Oliver deu um salto de alegria e não parecia ter ouvido uma palavra sequer depois de "eles estão aqui", mas Albert não pôde evitar de sorrir também ao ver o garoto tão empolgado enquanto se preparavam.
Lentamente, o avô foi apagando. Era como se voltasse a dormir, mas seus membros continuavam em movimento, dando início a um combate. Quando todos os impulsos passaram a acontecer fora da sua vontade e as dores musculares não eram mais sentidas, tranquilizou-se.
Um dos espíritos que falava com ele havia estabelecido total controle.
Nessa condição, bastava que Albert esperasse a luta acabar. Sua própria alma continuaria no corpo durante esse tempo, mas inativa e sem noção do que acontecia ao seu redor. E, de um idoso, passou a agir como um homem no auge de sua capacidade física.
Não era esperado que o garoto vencesse o confronto, seria praticamente impossível. Oliver estava exposto ao delírio de uma multidão de espíritos diferentes lutando na tentativa de afastá-lo.
A cada minuto havia uma troca de quem o enfrentava. Sempre um estilo diferente e alguém mais forte.
Porém, bastava um movimento certeiro. Bastava que o neto encontrasse, em meio a todos eles, a conexão de Albert, o laço que o ligava àquele corpo, e fixar essa conexão outra vez para botá-lo de volta no controle.
Por ter perdido temporariamente todos os seus sentidos, o avô nem mesmo podia imaginar quanto tempo havia passado, ele era obrigado a esperar que a luta acabasse para satisfazer sua curiosidade. No entanto, aos poucos, começou a perceber as sensações do corpo voltando, até que sentiu uma espécie de solavanco.
Albert viu-se de pé com uma mão segurando seu rosto com força. Olhando por entre os dedos ele notou um brilho que marcava um círculo no chão, começando a se desfazer. A conexão de alma e corpo havia sido estabelecida novamente.
— Eu avisei... que hoje era o dia — disse Oliver, ofegante, enquanto tirava a mão do rosto do avô. — Agora, se me der licença, tem um certo quartel onde preciso me apresentar.
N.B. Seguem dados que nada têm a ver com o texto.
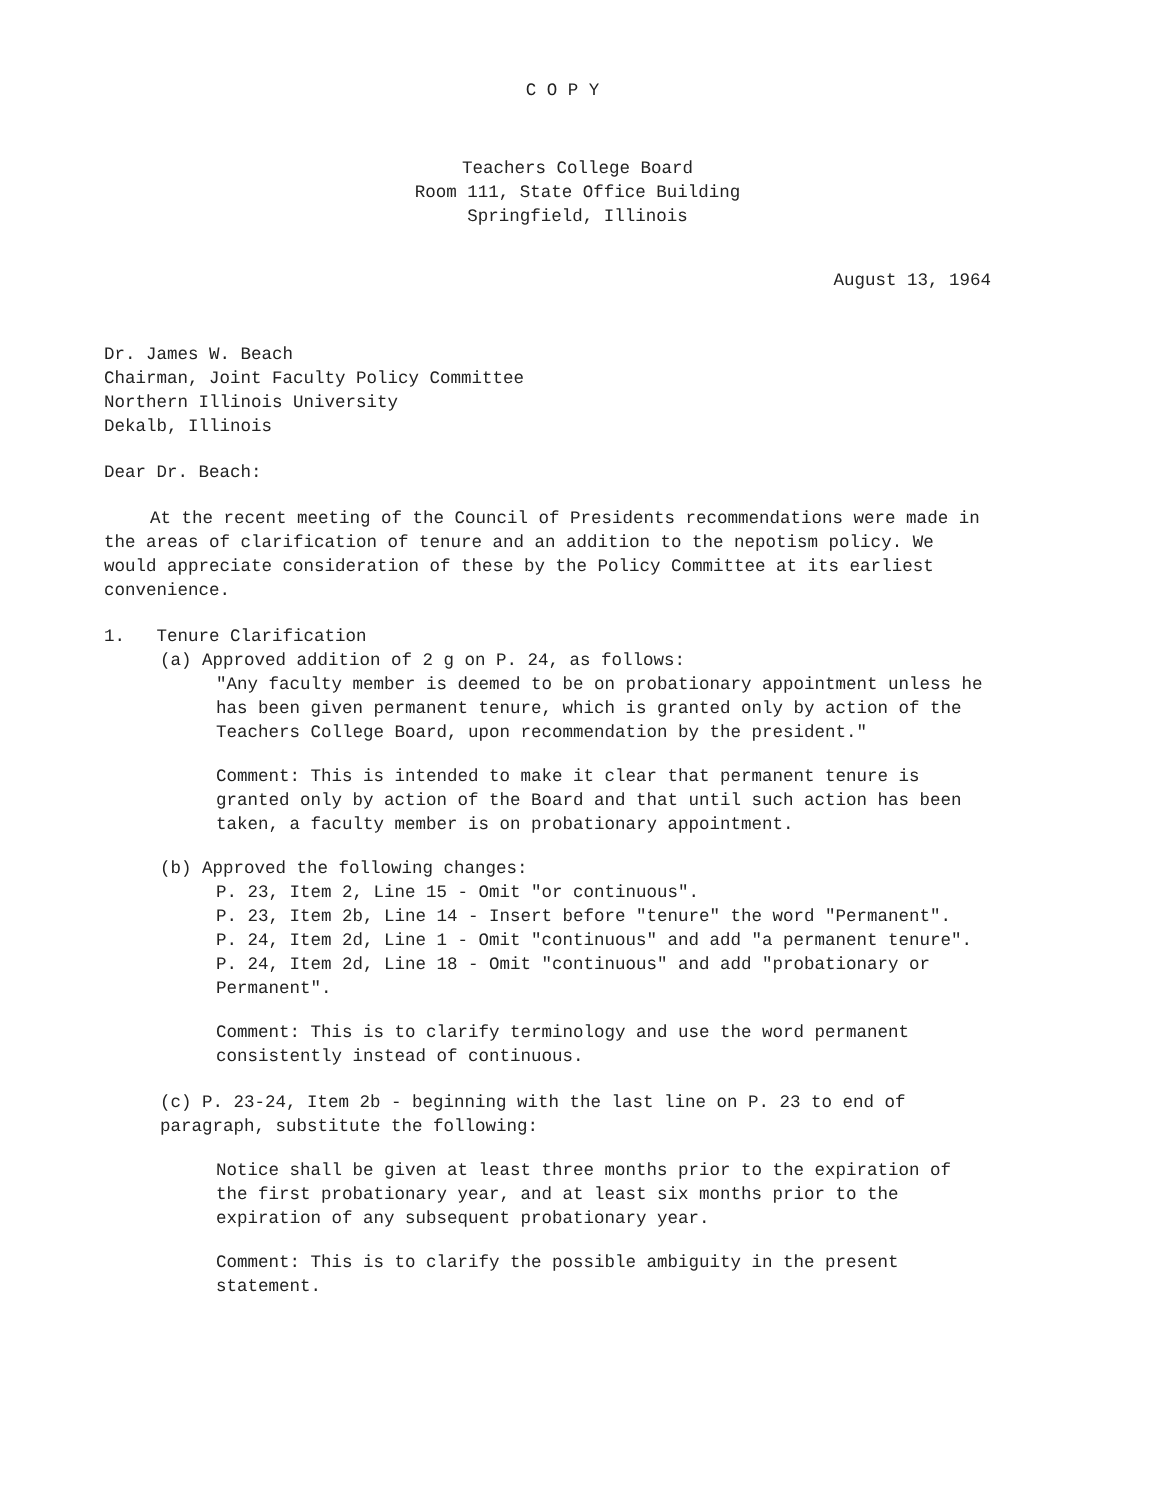C O P Y
Teachers College Board
Room 111, State Office Building
Springfield, Illinois
August 13, 1964
Dr. James W. Beach
Chairman, Joint Faculty Policy Committee
Northern Illinois University
Dekalb, Illinois
Dear Dr. Beach:
At the recent meeting of the Council of Presidents recommendations were made in the areas of clarification of tenure and an addition to the nepotism policy. We would appreciate consideration of these by the Policy Committee at its earliest convenience.
1. Tenure Clarification
(a) Approved addition of 2 g on P. 24, as follows:
"Any faculty member is deemed to be on probationary appointment unless he has been given permanent tenure, which is granted only by action of the Teachers College Board, upon recommendation by the president."
Comment: This is intended to make it clear that permanent tenure is granted only by action of the Board and that until such action has been taken, a faculty member is on probationary appointment.
(b) Approved the following changes:
P. 23, Item 2, Line 15 - Omit "or continuous".
P. 23, Item 2b, Line 14 - Insert before "tenure" the word "Permanent".
P. 24, Item 2d, Line 1 - Omit "continuous" and add "a permanent tenure".
P. 24, Item 2d, Line 18 - Omit "continuous" and add "probationary or Permanent".
Comment: This is to clarify terminology and use the word permanent consistently instead of continuous.
(c) P. 23-24, Item 2b - beginning with the last line on P. 23 to end of paragraph, substitute the following:
Notice shall be given at least three months prior to the expiration of the first probationary year, and at least six months prior to the expiration of any subsequent probationary year.
Comment: This is to clarify the possible ambiguity in the present statement.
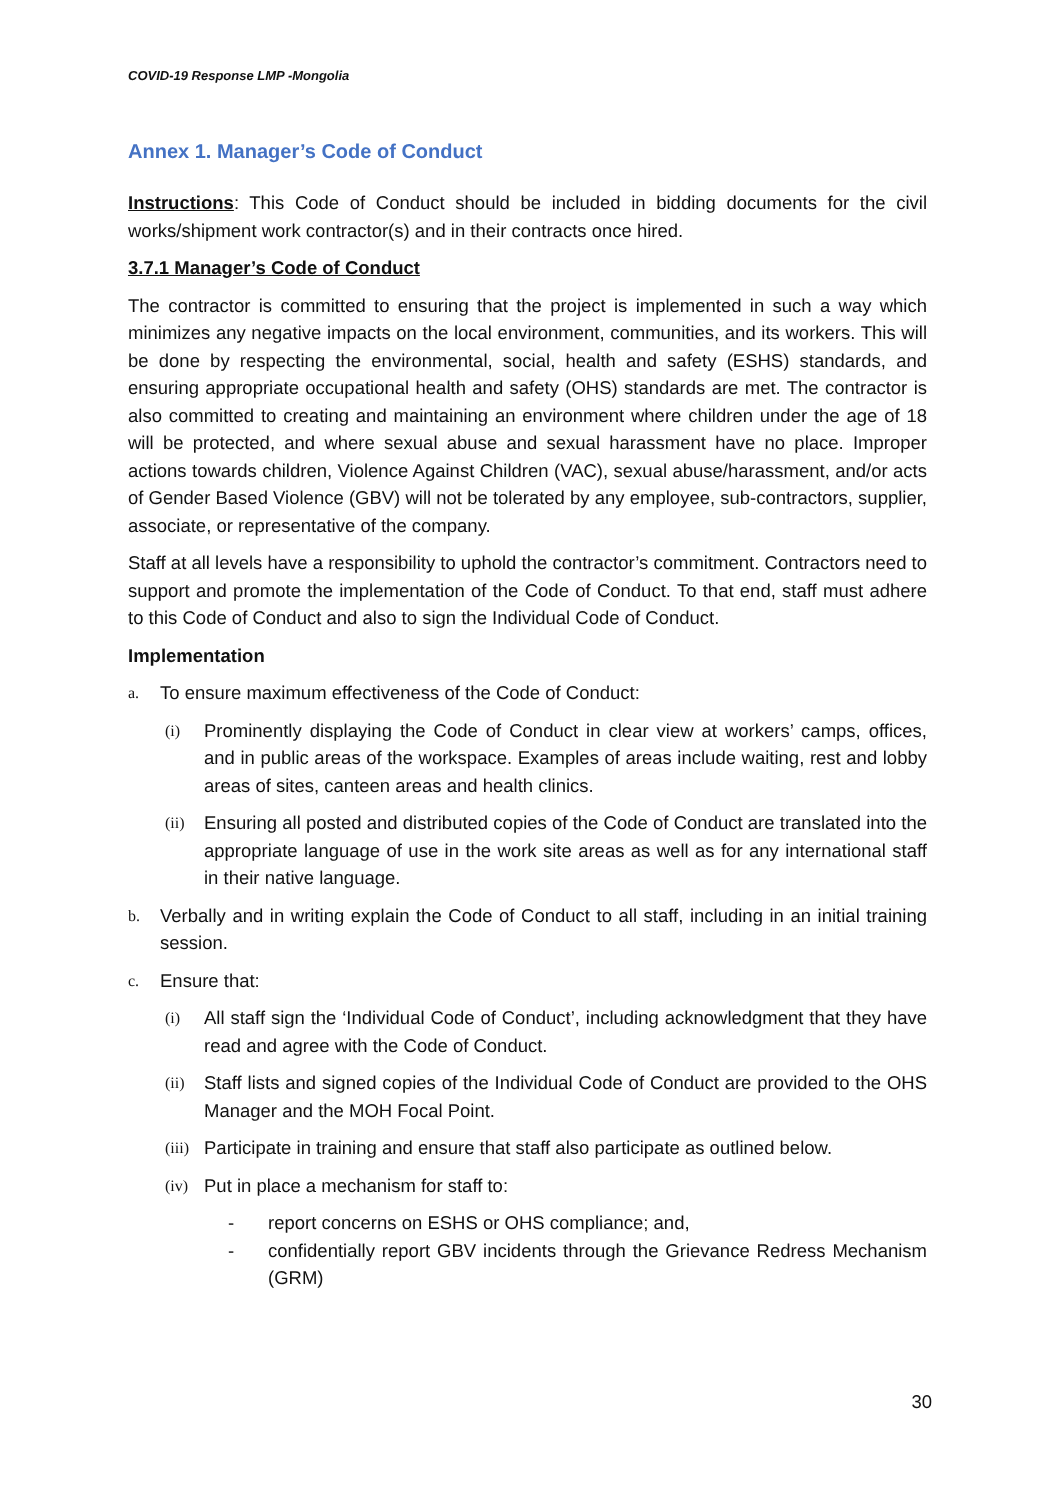COVID-19 Response LMP -Mongolia
Annex 1. Manager’s Code of Conduct
Instructions: This Code of Conduct should be included in bidding documents for the civil works/shipment work contractor(s) and in their contracts once hired.
3.7.1 Manager’s Code of Conduct
The contractor is committed to ensuring that the project is implemented in such a way which minimizes any negative impacts on the local environment, communities, and its workers. This will be done by respecting the environmental, social, health and safety (ESHS) standards, and ensuring appropriate occupational health and safety (OHS) standards are met. The contractor is also committed to creating and maintaining an environment where children under the age of 18 will be protected, and where sexual abuse and sexual harassment have no place. Improper actions towards children, Violence Against Children (VAC), sexual abuse/harassment, and/or acts of Gender Based Violence (GBV) will not be tolerated by any employee, sub-contractors, supplier, associate, or representative of the company.
Staff at all levels have a responsibility to uphold the contractor’s commitment. Contractors need to support and promote the implementation of the Code of Conduct. To that end, staff must adhere to this Code of Conduct and also to sign the Individual Code of Conduct.
Implementation
a. To ensure maximum effectiveness of the Code of Conduct:
(i) Prominently displaying the Code of Conduct in clear view at workers’ camps, offices, and in public areas of the workspace. Examples of areas include waiting, rest and lobby areas of sites, canteen areas and health clinics.
(ii) Ensuring all posted and distributed copies of the Code of Conduct are translated into the appropriate language of use in the work site areas as well as for any international staff in their native language.
b. Verbally and in writing explain the Code of Conduct to all staff, including in an initial training session.
c. Ensure that:
(i) All staff sign the ‘Individual Code of Conduct’, including acknowledgment that they have read and agree with the Code of Conduct.
(ii) Staff lists and signed copies of the Individual Code of Conduct are provided to the OHS Manager and the MOH Focal Point.
(iii) Participate in training and ensure that staff also participate as outlined below.
(iv) Put in place a mechanism for staff to:
- report concerns on ESHS or OHS compliance; and,
- confidentially report GBV incidents through the Grievance Redress Mechanism (GRM)
30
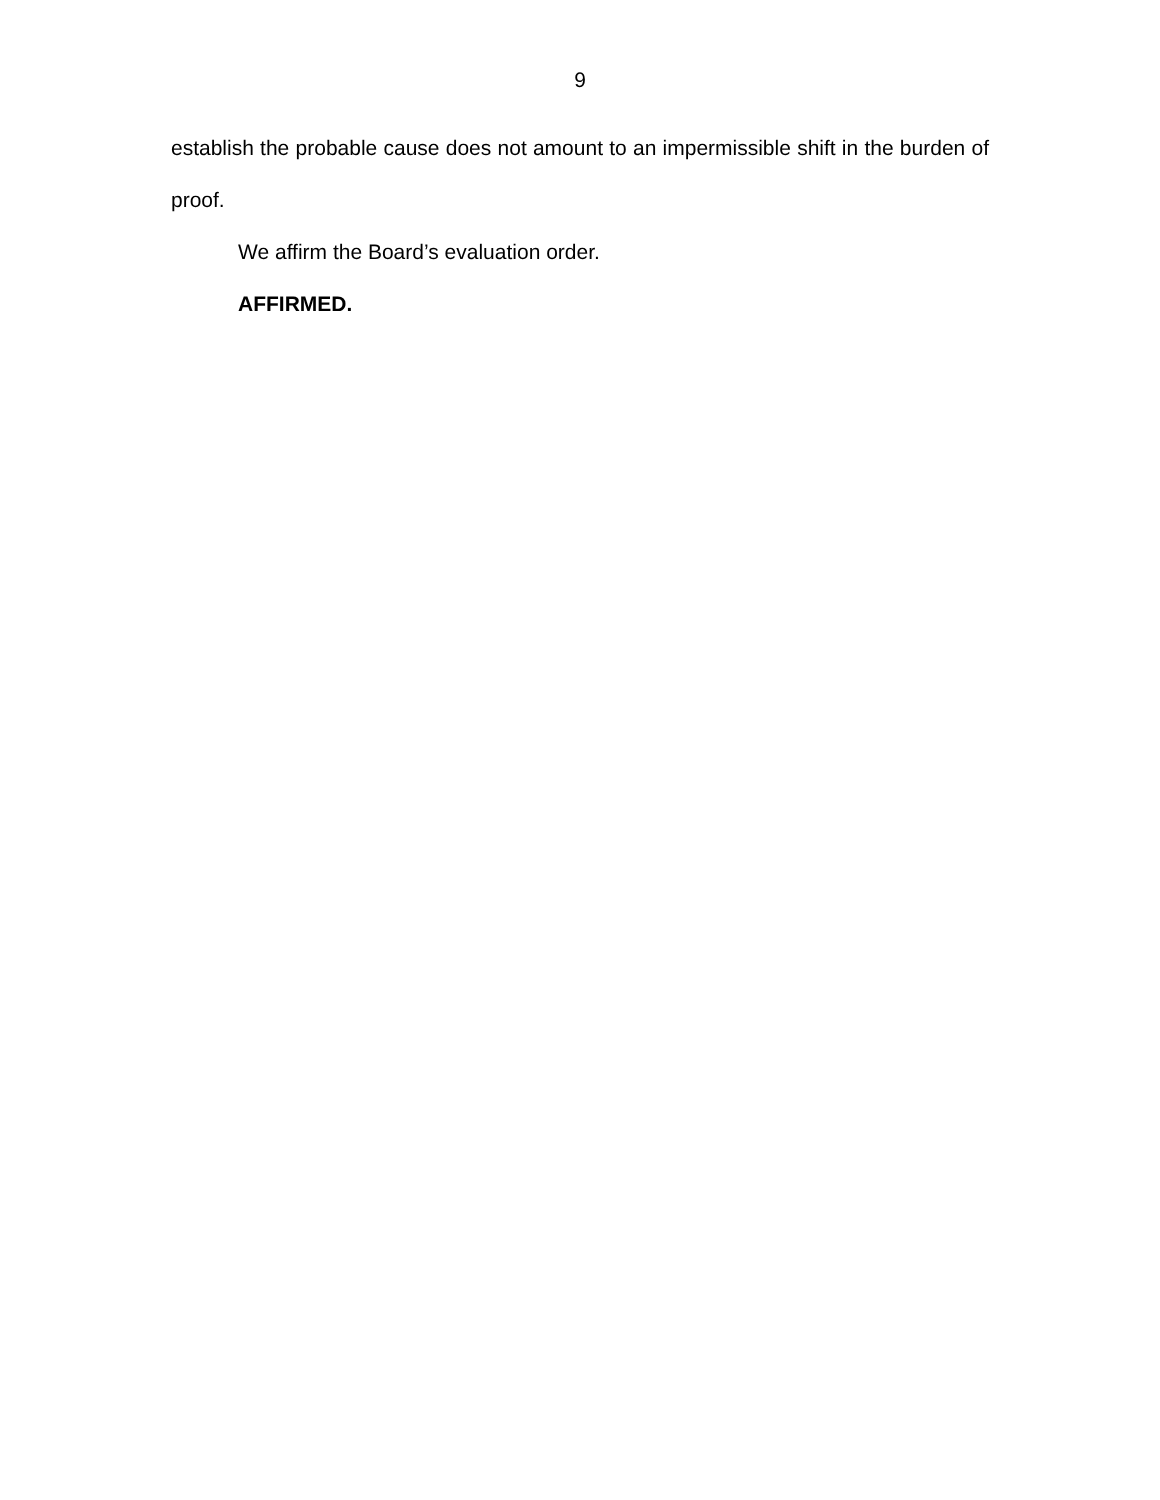9
establish the probable cause does not amount to an impermissible shift in the burden of proof.
We affirm the Board’s evaluation order.
AFFIRMED.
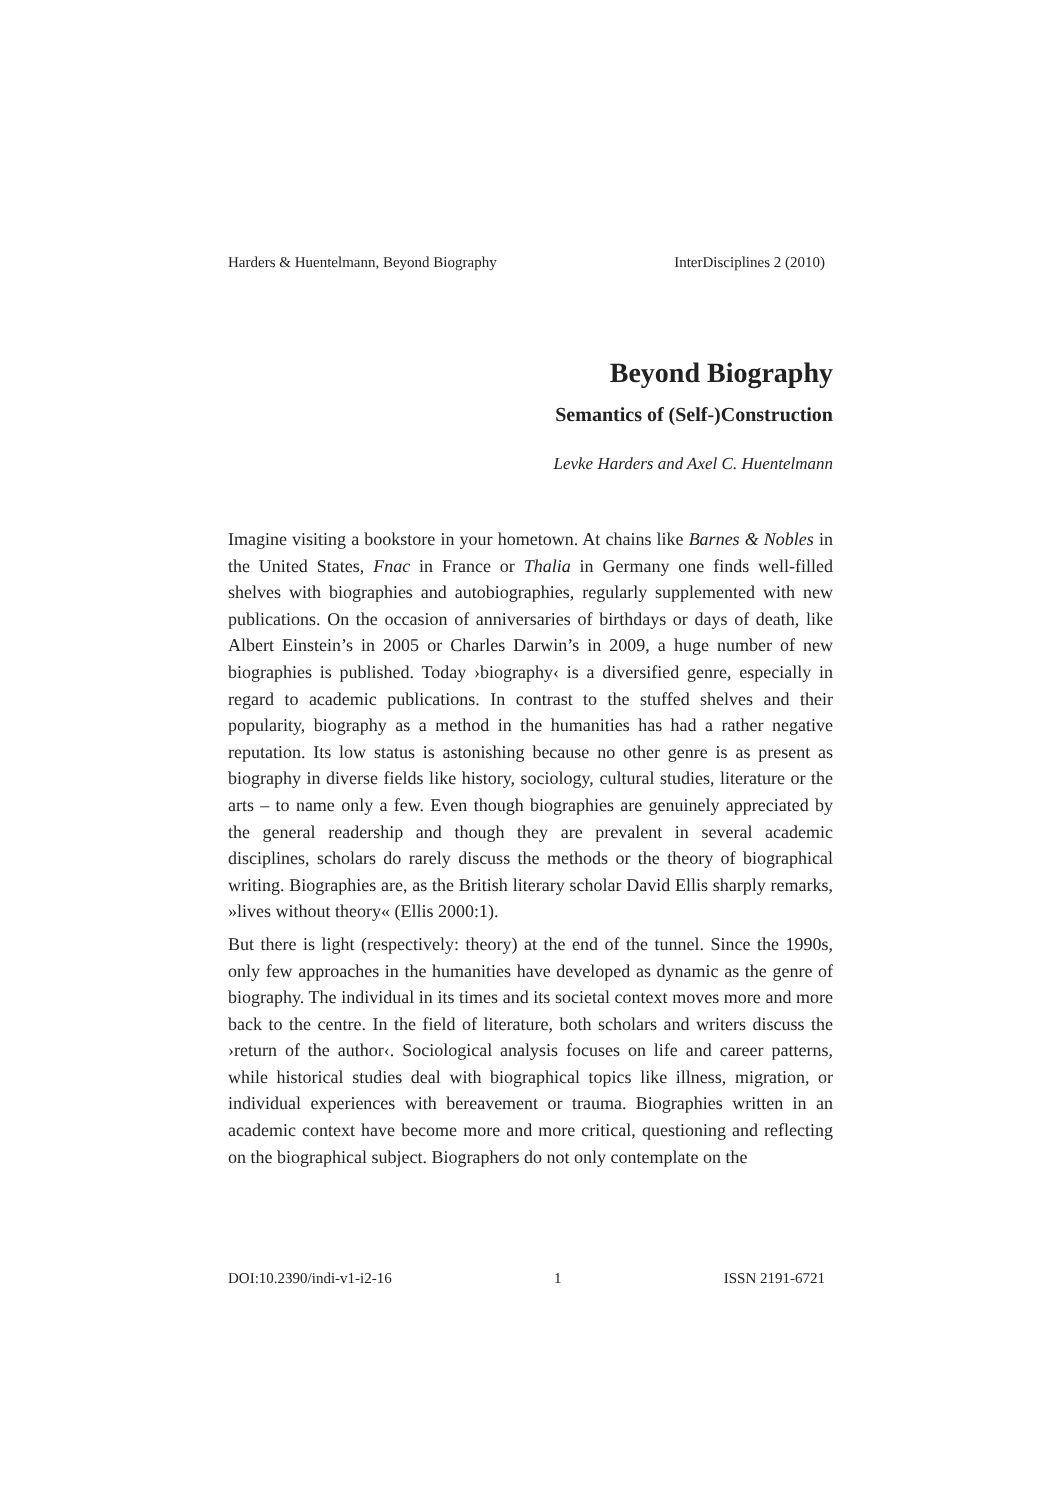Harders & Huentelmann, Beyond Biography InterDisciplines 2 (2010)
Beyond Biography
Semantics of (Self-)Construction
Levke Harders and Axel C. Huentelmann
Imagine visiting a bookstore in your hometown. At chains like Barnes & Nobles in the United States, Fnac in France or Thalia in Germany one finds well-filled shelves with biographies and autobiographies, regularly supplemented with new publications. On the occasion of anniversaries of birthdays or days of death, like Albert Einstein’s in 2005 or Charles Darwin’s in 2009, a huge number of new biographies is published. Today ›biography‹ is a diversified genre, especially in regard to academic publications. In contrast to the stuffed shelves and their popularity, biography as a method in the humanities has had a rather negative reputation. Its low status is astonishing because no other genre is as present as biography in diverse fields like history, sociology, cultural studies, literature or the arts – to name only a few. Even though biographies are genuinely appreciated by the general readership and though they are prevalent in several academic disciplines, scholars do rarely discuss the methods or the theory of biographical writing. Biographies are, as the British literary scholar David Ellis sharply remarks, »lives without theory« (Ellis 2000:1).
But there is light (respectively: theory) at the end of the tunnel. Since the 1990s, only few approaches in the humanities have developed as dynamic as the genre of biography. The individual in its times and its societal context moves more and more back to the centre. In the field of literature, both scholars and writers discuss the ›return of the author‹. Sociological analysis focuses on life and career patterns, while historical studies deal with biographical topics like illness, migration, or individual experiences with bereavement or trauma. Biographies written in an academic context have become more and more critical, questioning and reflecting on the biographical subject. Biographers do not only contemplate on the
DOI:10.2390/indi-v1-i2-16 1 ISSN 2191-6721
Mal sendo capaz de dar alguns passos à frente, além de cambalear bastante, não demorou para que o garoto desmaiasse.
— Isso aqui foi só uma parte do que você será capaz de fazer — disse abrindo um sorriso verdadeiro, finalmente aceitando o destino do neto. — Além disso, você tem que se preparar para lutar contra alguém vivo, então precisa continuar melhorando. Lembre-se de que viver é a arte de persistir e resistir.
Tudo o que ele pensava era em Oliver criticando-o por ter que ficar ouvindo essa frase centenas de vezes.
— Esse garoto vai honrar a chance que recebeu, com certeza.